A great start to the year for bank investors. Almost everything seemed to go up. Earnings for the most part have been strong. Travis Hill as the FDIC chair (unless KBW’s Michaud gets the nod) is pretty bullish. De-regulation is bullish. M&A continues to roll on with decent pricing and market premiums at that. And most importantly for the levered beta or super cyclical investors known as bank investors, everything on the economic front seemed pretty good. Inflation is behaving, GDP is strong but not too strong, employment is in the same camp, and the consumer is still spending as evidenced by the fact that companies like Visa just upgraded U.S. guidance. Trump’s tariffs are no good for the market overall, but anything forcing domestic consumption is … drum roll please … good for domestic banks.
Surprising Euro Outperformance
Before getting into the U.S. weeds. You’ll be interested to know some international trends. First of all Europe outpeformed the world of banks doing 8.24% in January. This edges out #2 for BKX which is the big bank index. Premium members and members of the premium chat did not miss this move. We were all over this coming into earnings and were rewarded on the timing.
What’s going on in Europe? Well broadly speaking, European banks are tremendously cheap on an aboslute and relative basis, have tons of capital, and are seeing prices re-rate higher based on the potential for higher for longer rates. In general Euro banks are very asset sensitive and so much of the fear there was that lower rates would hurt earnings going forward. I still favor the UK banks like BCAP and NWG, although GLE in France is catching my attention. This along with the inter border M&A push just makes me believe that maybe Europe won’t be as bad as everyone thinks. Earnings beats and strong guidance are happening across the pond.

WORK ITEM A: In the listing below, write out word for word the lines starting at the line that contains "The Tool Bag 》" and ending at the line that contains "pné varianty", including both of those lines. Leave the pictures out.

EXERCISE INPUTS:
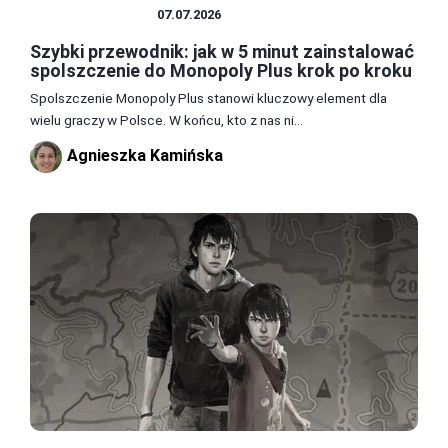
SPOLSZCZENIA
07.07.2026
Szybki przewodnik: jak w 5 minut zainstalować
spolszczenie do Monopoly Plus krok po kroku
Spolszczenie Monopoly Plus stanowi kluczowy element dla
wielu graczy w Polsce. W końcu, kto z nas ni...
Agnieszka Kamińska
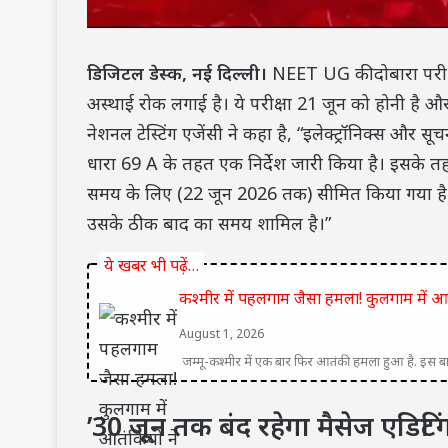
डिजिटल डेस्क, नई दिल्ली।
NEET UG की दोबारा परीक्षा 
अस्थाई रोक लगाई है। ये परीक्षा 21 जून को होनी है औ
नेशनल टेस्टिंग एजेंसी ने कहा है, “इलेक्ट्रॉनिक्स और सूचन
धारा 69 A के तहत एक निर्देश जारी किया है। इसके तह
समय के लिए (22 जून 2026 तक) सीमित किया गया है। 
उसके ठीक बाद का समय शामिल है।”
ये खबर भी पढ़ें…
कश्‍मीर में पहलगाम जैसा हमला! कुलगाम में आत
August 1, 2026
जम्मू-कश्मीर में एक बार फ‍िर आतंकी हमला हुआ है. इस 
’30 जून तक बंद रहेगा मैसेज एडिटि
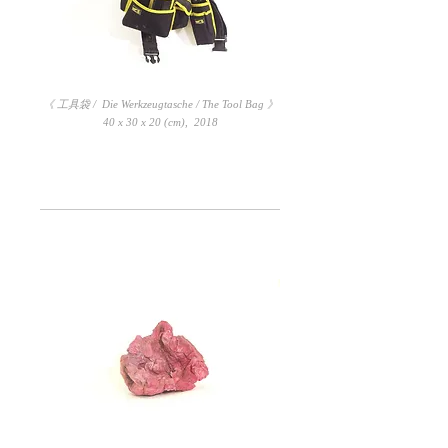
《 工具袋 / Die Werkzeugtasche / The Tool Bag 》
40 x 30 x 20 (cm), 2018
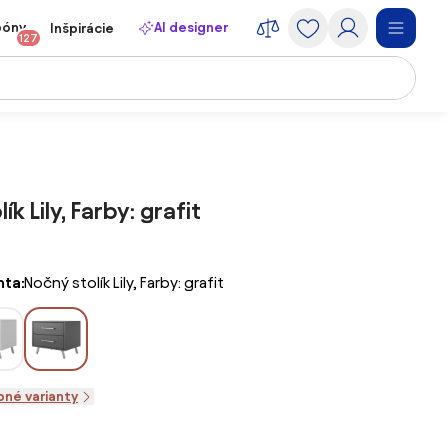
póny
AI designer
Inšpirácie
127
ík Lily, Farby: grafit
nta:
Nočný stolík Lily, Farby: grafit
pné varianty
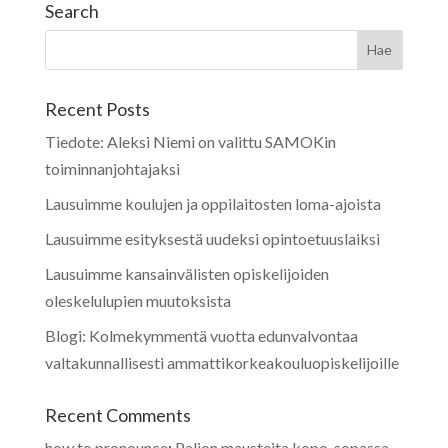
Search
Recent Posts
Tiedote: Aleksi Niemi on valittu SAMOKin
toiminnanjohtajaksi
Lausuimme koulujen ja oppilaitosten loma-ajoista
Lausuimme esityksestä uudeksi opintoetuuslaiksi
Lausuimme kansainvälisten opiskelijoiden
oleskelulupien muutoksista
Blogi: Kolmekymmentä vuotta edunvalvontaa
valtakunnallisesti ammattikorkeakouluopiskelijoille
Recent Comments
how to pronounce
:
Paljon mausteita kopo-sopassa –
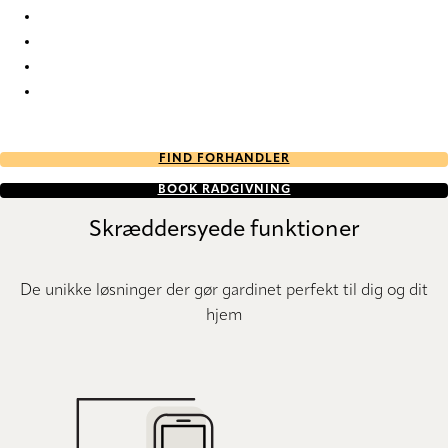
Ode Ode-93 Roman Blind
Ode Ode-97 Roman Blind
Ode Ode-98 Roman Blind
Ode Ode-99 Roman Blind
FIND FORHANDLER
BOOK RÅDGIVNING
Skræddersyede funktioner
De unikke løsninger der gør gardinet perfekt til dig og dit
hjem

WORK ITEM B: Give again, word for word, the passage of the bank investing commentary starting at "Surprising Euro Outperformance" and ending at "on the timing.".

FINAL ANSWER A:
《 工具袋 / Die Werkzeugtasche / The Tool Bag 》
40 x 30 x 20 (cm), 2018
póny
AI designer
Inšpirácie
127
ík Lily, Farby: grafit
nta:
Nočný stolík Lily, Farby: grafit
pné varianty

FINAL ANSWER B:
Surprising Euro Outperformance
Before getting into the U.S. weeds. You’ll be interested to know some international trends. First of all Europe outpeformed the world of banks doing 8.24% in January. This edges out #2 for BKX which is the big bank index. Premium members and members of the premium chat did not miss this move. We were all over this coming into earnings and were rewarded on the timing.